ACLU of Vermont Statement in Response to First Incarcerated Vermonter Testing Positive for COVID-19

MONTPELIER, Vt – State officials yesterday reported the first case of an incarcerated person testing positive for COVID-19, in Vermont’s Northwest State Correctional Facility. Three corrections officials from the same facility have also tested positive for the virus. The prison has been placed in lockdown, and everyone who lives and works in the facility will now be tested for COVID-19.

ACLU of Vermont Executive Director James Lyall: “This latest confirmed case of COVID-19 in Vermont’s prisons underscores the urgent necessity of safely reducing our prison population by every available means. Vermont officials have made progress in recent weeks but must do more to prevent a rapid spread of infections inside these facilities and in the surrounding communities.

We know that social distancing is virtually impossible in our prisons. We know that people can be contagious well before they show symptoms. We know this presents a threat not only to those who live and work in prison, but to our community at large. We have seen prison populations rapidly overwhelmed with infections in other states. Yesterday, we learned that the single largest known source of COVID-19 infections in the country is not a cruise ship or a retirement home—it’s a jail.

For all these reasons, we renew our calls for Governor Scott to do everything in his power to address this threat to Vermont communities.
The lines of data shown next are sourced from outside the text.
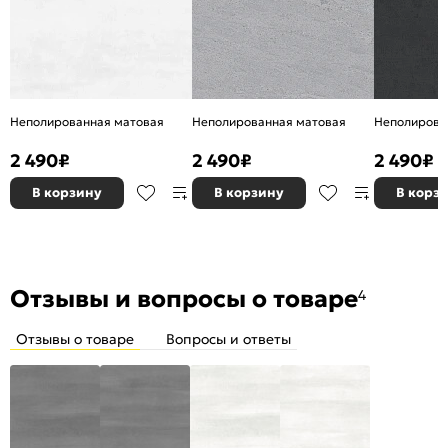
Неполированная матовая
Неполированная матовая
Неполирова
2 490
₽
2 490
₽
2 490
₽
В корзину
В корзину
В корз
Отзывы и вопросы о товаре
4
Отзывы о товаре
Вопросы и ответы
Recognizing the tremendous risk posed by overcrowded prison systems, governors in other states have used their authority to expedite prison reductions in the name of public health. Governor Scott should not wait any longer to take similar executive action here in Vermont in order to save lives.

At a minimum, Governor Scott should use his authority to designate for medical furlough those who are elderly and medically compromised, who are at particularly heightened risk of harm. People in our prisons were not sentenced to suffer and die in a pandemic, and the people who work in our prisons deserve to know that everything that can be done, has been done to protect them and their loved ones, before it is too late. This latest case is further evidence that we are running out of time.”